United States Attorney
Southern District of West Virginia
Thursday, November 10, 2011
Utah Man Pleads Guilty in West Virginia to Charges Connected to Multi-million Dollar Mortgage Fraud Scheme
CHARLESTON, W.Va. — A Utah man pleaded guilty today in federal court before U.S. District Judge Thomas E. Johnston to charges connected to a multimillion-dollar mortgage fraud scheme involving properties at a Hurricane, W.Va., subdivision. Michael S. Hurd, 37, of Salt Lake City, pleaded guilty to conspiracy to commit wire fraud and bank fraud. The defendant also pleaded guilty to mail fraud arising out of his involvement in a similar scheme in Modesto, Calif.
Hurd admitted that during the early and mid-2000's, he operated a company called "The Gift Program," which he described as a "seller funded down payment assistance program" used to provide home buyer's money to make the down payment and initial mortgage payments on real estate purchases. Hurd further admitted that he used The Gift Program to create an elaborate scheme to defraud lenders by concealing the transfer of loan funds to the borrower from the lender. In essence, through the use of The Gift Program, lenders unwittingly funded their own down payment and made the initial mortgage payments.
Hurd admitted that in 2006 he became involved with Deborah and Todd Joyce of Hurricane in the "flipping" of homes in the Stonegate subdivision in that town. Deborah Joyce obtained inflated appraisals from two local appraisers, James Thornton and Mark Greenlee, and subsequently sent the appraisals on to another co-conspirator Raymond Morris in Salt Lake City. Morris identified investors to purchase those properties at fraudulently inflated prices. Morris then got those investors in contact with Hurd, who then used The Gift Program to conceal the transfer of a portion of the loan proceeds to the investor from the lender. Hurd admitted that he paid Morris an undisclosed "commission" for this referral.
Hurd also admitted that during the scheme, he wired additional loan funds to the investor to make initial mortgage payments. Once those funds ran out, the investors defaulted on the loans and the properties went into foreclosure. All told, Hurd, Joyce and Morris illegally flipped six properties in the Stonegate subdivision. The respective lender losses total almost $2 million.
At the same time, Morris and Hurd orchestrated a similar investment-type scheme in Modesto. Hurd acknowledged that he was involved in illegally flipping 20 properties with losses in excess of $5.5 million. As part of his plea agreement, Hurd agreed to transfer those charges from the Eastern District of California to the Southern District of West Virginia so the matters could be disposed of jointly.

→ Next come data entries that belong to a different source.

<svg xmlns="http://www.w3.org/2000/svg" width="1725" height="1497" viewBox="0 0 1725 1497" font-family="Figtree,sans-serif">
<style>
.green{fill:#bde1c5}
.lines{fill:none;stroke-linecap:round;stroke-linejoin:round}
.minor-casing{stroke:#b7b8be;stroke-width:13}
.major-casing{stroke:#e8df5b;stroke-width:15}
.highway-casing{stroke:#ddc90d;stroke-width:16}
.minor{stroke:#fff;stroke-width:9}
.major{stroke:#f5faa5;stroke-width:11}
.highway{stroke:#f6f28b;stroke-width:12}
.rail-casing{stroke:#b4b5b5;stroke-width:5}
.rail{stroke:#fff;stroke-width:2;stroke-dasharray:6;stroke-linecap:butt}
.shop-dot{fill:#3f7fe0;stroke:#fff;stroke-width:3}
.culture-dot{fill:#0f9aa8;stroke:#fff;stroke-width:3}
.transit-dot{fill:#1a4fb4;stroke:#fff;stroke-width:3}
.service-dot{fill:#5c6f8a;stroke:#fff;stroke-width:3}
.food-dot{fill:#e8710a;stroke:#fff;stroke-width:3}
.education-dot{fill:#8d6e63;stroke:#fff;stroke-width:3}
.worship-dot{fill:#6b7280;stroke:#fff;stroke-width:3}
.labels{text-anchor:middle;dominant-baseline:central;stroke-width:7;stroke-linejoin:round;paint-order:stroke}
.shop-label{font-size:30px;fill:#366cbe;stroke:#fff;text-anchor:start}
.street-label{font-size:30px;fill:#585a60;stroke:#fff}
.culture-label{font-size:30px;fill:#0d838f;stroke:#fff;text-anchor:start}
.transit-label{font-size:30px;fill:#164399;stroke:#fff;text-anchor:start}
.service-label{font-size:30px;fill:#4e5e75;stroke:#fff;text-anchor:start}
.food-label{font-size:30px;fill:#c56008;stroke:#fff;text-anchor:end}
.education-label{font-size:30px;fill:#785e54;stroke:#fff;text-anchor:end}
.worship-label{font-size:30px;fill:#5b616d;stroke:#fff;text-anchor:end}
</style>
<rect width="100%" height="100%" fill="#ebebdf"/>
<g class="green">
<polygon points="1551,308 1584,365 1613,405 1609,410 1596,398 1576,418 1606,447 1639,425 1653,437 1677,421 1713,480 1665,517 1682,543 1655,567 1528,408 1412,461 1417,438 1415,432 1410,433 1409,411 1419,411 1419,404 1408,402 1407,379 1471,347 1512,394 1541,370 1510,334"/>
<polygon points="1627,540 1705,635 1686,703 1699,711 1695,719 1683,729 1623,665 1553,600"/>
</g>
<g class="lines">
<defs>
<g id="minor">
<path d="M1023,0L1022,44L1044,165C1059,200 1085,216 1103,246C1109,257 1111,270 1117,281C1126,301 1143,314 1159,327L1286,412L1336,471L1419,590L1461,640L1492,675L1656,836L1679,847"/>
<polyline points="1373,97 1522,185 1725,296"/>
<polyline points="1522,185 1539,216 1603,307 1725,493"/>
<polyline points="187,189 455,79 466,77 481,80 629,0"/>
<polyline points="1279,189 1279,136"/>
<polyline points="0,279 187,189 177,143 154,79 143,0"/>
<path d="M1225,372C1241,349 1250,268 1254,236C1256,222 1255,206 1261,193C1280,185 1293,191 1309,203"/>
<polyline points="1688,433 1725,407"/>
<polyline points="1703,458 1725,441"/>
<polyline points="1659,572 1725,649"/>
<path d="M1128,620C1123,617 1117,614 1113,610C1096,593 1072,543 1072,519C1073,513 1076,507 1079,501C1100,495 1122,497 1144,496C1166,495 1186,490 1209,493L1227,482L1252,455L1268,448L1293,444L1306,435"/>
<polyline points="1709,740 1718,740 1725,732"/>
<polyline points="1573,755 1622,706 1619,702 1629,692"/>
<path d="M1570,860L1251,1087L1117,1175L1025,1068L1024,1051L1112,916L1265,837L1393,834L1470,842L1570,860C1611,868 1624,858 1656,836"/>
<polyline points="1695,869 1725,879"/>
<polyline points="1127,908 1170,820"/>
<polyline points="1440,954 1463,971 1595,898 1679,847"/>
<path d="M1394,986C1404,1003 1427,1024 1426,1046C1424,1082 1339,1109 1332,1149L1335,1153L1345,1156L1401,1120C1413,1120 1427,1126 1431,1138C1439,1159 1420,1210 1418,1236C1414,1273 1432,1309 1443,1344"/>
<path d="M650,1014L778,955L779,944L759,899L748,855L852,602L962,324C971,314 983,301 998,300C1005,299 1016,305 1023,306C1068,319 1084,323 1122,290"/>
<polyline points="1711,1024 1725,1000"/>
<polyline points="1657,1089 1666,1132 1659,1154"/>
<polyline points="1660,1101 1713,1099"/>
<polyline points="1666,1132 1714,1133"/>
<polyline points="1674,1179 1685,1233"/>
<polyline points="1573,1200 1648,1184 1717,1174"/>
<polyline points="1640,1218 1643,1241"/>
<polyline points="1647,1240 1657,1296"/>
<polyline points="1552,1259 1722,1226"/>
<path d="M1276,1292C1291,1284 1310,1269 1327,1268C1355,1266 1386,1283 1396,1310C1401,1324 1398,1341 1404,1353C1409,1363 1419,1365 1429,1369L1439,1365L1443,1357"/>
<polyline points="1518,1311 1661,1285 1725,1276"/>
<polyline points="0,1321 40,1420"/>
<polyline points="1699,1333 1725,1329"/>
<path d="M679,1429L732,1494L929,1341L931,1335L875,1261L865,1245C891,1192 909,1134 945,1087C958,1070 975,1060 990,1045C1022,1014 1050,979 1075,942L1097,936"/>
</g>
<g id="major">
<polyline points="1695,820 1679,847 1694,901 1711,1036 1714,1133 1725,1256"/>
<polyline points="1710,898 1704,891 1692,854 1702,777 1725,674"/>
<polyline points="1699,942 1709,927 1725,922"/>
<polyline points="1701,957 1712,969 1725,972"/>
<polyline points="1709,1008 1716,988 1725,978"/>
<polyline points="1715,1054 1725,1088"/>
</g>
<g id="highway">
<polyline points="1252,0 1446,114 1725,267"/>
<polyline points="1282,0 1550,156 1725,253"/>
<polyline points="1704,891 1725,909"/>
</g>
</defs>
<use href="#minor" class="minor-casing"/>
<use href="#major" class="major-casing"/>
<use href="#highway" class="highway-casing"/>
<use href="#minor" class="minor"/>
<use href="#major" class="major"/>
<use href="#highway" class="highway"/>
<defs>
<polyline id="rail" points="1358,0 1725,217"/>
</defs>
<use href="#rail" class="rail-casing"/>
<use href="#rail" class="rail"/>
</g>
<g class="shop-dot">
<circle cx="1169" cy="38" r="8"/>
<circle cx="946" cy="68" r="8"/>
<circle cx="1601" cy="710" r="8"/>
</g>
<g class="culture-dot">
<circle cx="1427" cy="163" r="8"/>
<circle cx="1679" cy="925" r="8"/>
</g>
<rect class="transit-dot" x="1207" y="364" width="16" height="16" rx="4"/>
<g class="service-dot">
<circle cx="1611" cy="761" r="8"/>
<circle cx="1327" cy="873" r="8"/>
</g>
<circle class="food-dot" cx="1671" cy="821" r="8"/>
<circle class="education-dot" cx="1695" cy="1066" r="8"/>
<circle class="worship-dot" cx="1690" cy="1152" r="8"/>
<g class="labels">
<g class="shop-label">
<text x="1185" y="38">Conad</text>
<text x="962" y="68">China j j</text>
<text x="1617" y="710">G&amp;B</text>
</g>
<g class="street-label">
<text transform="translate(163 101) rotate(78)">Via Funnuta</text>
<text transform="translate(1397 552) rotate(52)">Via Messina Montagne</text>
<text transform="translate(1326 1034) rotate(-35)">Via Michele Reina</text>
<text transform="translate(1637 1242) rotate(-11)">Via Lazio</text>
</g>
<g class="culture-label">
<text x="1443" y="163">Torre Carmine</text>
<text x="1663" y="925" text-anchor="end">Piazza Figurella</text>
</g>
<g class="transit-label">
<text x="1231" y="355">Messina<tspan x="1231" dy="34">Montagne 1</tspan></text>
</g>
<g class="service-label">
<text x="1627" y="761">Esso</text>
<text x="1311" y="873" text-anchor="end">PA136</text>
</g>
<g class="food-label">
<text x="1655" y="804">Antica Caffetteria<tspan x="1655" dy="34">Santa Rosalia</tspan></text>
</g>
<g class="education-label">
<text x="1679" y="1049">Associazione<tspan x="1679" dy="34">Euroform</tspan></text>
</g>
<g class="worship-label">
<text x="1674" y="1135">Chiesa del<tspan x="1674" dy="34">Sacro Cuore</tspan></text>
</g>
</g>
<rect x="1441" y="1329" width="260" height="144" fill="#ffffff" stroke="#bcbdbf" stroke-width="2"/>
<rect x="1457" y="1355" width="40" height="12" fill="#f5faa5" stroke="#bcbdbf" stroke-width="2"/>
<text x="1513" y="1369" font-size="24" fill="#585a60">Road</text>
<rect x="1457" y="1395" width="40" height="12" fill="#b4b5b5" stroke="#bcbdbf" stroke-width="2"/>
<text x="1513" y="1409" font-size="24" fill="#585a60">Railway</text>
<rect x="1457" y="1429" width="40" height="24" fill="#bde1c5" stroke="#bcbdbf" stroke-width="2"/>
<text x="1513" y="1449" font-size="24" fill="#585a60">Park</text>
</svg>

Hurd faces up to 60 years in prison and a $2 million fine when he is sentenced on Feb. 29, 2012.
Deborah Joyce was sentenced in April 2011 to 46 months in prison for her role in the scheme. Todd Joyce received an 18-month prison sentence. Thornton and Greenlee are set to be sentenced in December 2011. Hurd's co-conspirator, Raymond P. Morris, was charged in September 2011 and his trial is set for Feb. 28, 2012.
This case is being investigated by the FBI and the Internal Revenue Service – Criminal Investigation. Assistant U.S. Attorney Thomas Ryan from the Southern District of West Virginia is in charge of the prosecution.
This case was prosecuted as part of President Obama's Financial Fraud Enforcement Task Force to wage an aggressive, coordinated and proactive effort to investigate and prosecute financial crimes. The task force includes representatives from a broad range of federal agencies, regulatory authorities, inspectors general, and state and local law enforcement who, working together, bring to bear a powerful array of criminal and civil enforcement resources. The task force is working to improve efforts across the federal executive branch, and with state and local partners, to investigate and prosecute significant financial crimes, ensure just and effective punishment for those who perpetrate financial crimes, combat discrimination in the lending and financial markets, and recover proceeds for victims of financial crimes.